How to load PDF files
Portable Document Format (PDF), standardized as ISO 32000, is a file format developed by Adobe in 1992 to present documents, including text formatting and images, in a manner independent of application software, hardware, and operating systems.
This covers how to load PDF
documents into the Document format that we use downstream.
By default, one document will be created for each page in the PDF file. You can change this behavior by setting the splitPages
option to false
.
Setup
- npm
- Yarn
- pnpm
npm install pdf-parse
yarn add pdf-parse
pnpm add pdf-parse
Usage, one document per page
import { PDFLoader } from "langchain/document_loaders/fs/pdf";
// Or, in web environments:
// import { WebPDFLoader } from "langchain/document_loaders/web/pdf";
// const blob = new Blob(); // e.g. from a file input
// const loader = new WebPDFLoader(blob);
const loader = new PDFLoader("src/document_loaders/example_data/example.pdf");
const docs = await loader.load();
Usage, one document per file
import { PDFLoader } from "langchain/document_loaders/fs/pdf";
const loader = new PDFLoader("src/document_loaders/example_data/example.pdf", {
splitPages: false,
});
const docs = await loader.load();
Usage, custom pdfjs
build
By default we use the pdfjs
build bundled with pdf-parse
, which is compatible with most environments, including Node.js and modern browsers. If you want to use a more recent version of pdfjs-dist
or if you want to use a custom build of pdfjs-dist
, you can do so by providing a custom pdfjs
function that returns a promise that resolves to the PDFJS
object.
In the following example we use the "legacy" (see pdfjs docs) build of pdfjs-dist
, which includes several polyfills not included in the default build.
- npm
- Yarn
- pnpm
npm install pdfjs-dist
yarn add pdfjs-dist
pnpm add pdfjs-dist
import { PDFLoader } from "langchain/document_loaders/fs/pdf";
const loader = new PDFLoader("src/document_loaders/example_data/example.pdf", {
// you may need to add `.then(m => m.default)` to the end of the import
pdfjs: () => import("pdfjs-dist/legacy/build/pdf.js"),
});
Eliminating extra spaces
PDFs come in many varieties, which makes reading them a challenge.
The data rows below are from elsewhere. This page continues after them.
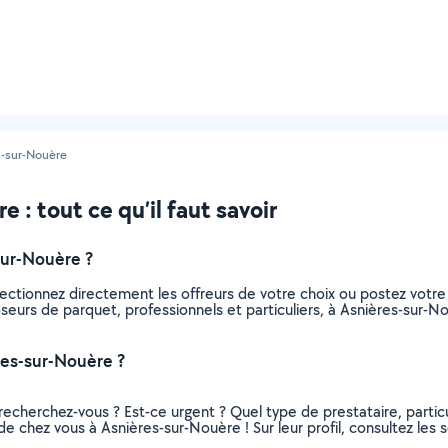
s-sur-Nouère
 : tout ce qu’il faut savoir
sur-Nouère ?
ectionnez directement les offreurs de votre choix ou postez vot
 poseurs de parquet, professionnels et particuliers, à Asnières-su
res-sur-Nouère ?
recherchez-vous ? Est-ce urgent ? Quel type de prestataire, particu
e chez vous à Asnières-sur-Nouère ! Sur leur profil, consultez les s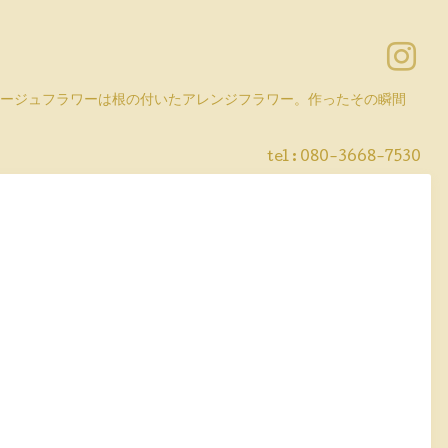
コラージュフラワーは根の付いたアレンジフラワー。作ったその瞬間
tel :
080-3668-7530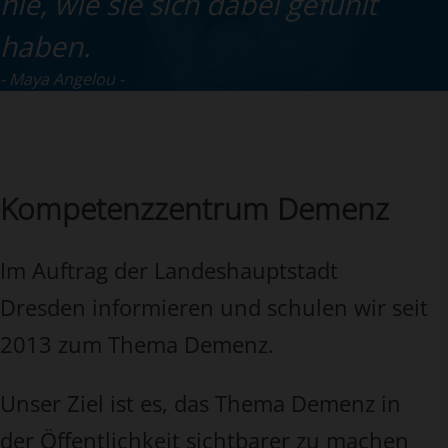
nie, wie sie sich dabei gefühlt
haben.
Maya Angelou
Kompetenzzentrum Demenz
Im Auftrag der Landeshauptstadt
Dresden informieren und schulen wir seit
2013 zum Thema Demenz.
Unser Ziel ist es, das Thema Demenz in
der Öffentlichkeit sichtbarer zu machen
The loader parses individual text elements and joins them together with a space by default, but if you are seeing excessive spaces, this may not be the desired behavior. In that case, you can override the separator with an empty string like this:
import { PDFLoader } from "langchain/document_loaders/fs/pdf";
const loader = new PDFLoader("src/document_loaders/example_data/example.pdf", {
parsedItemSeparator: "",
});
const docs = await loader.load();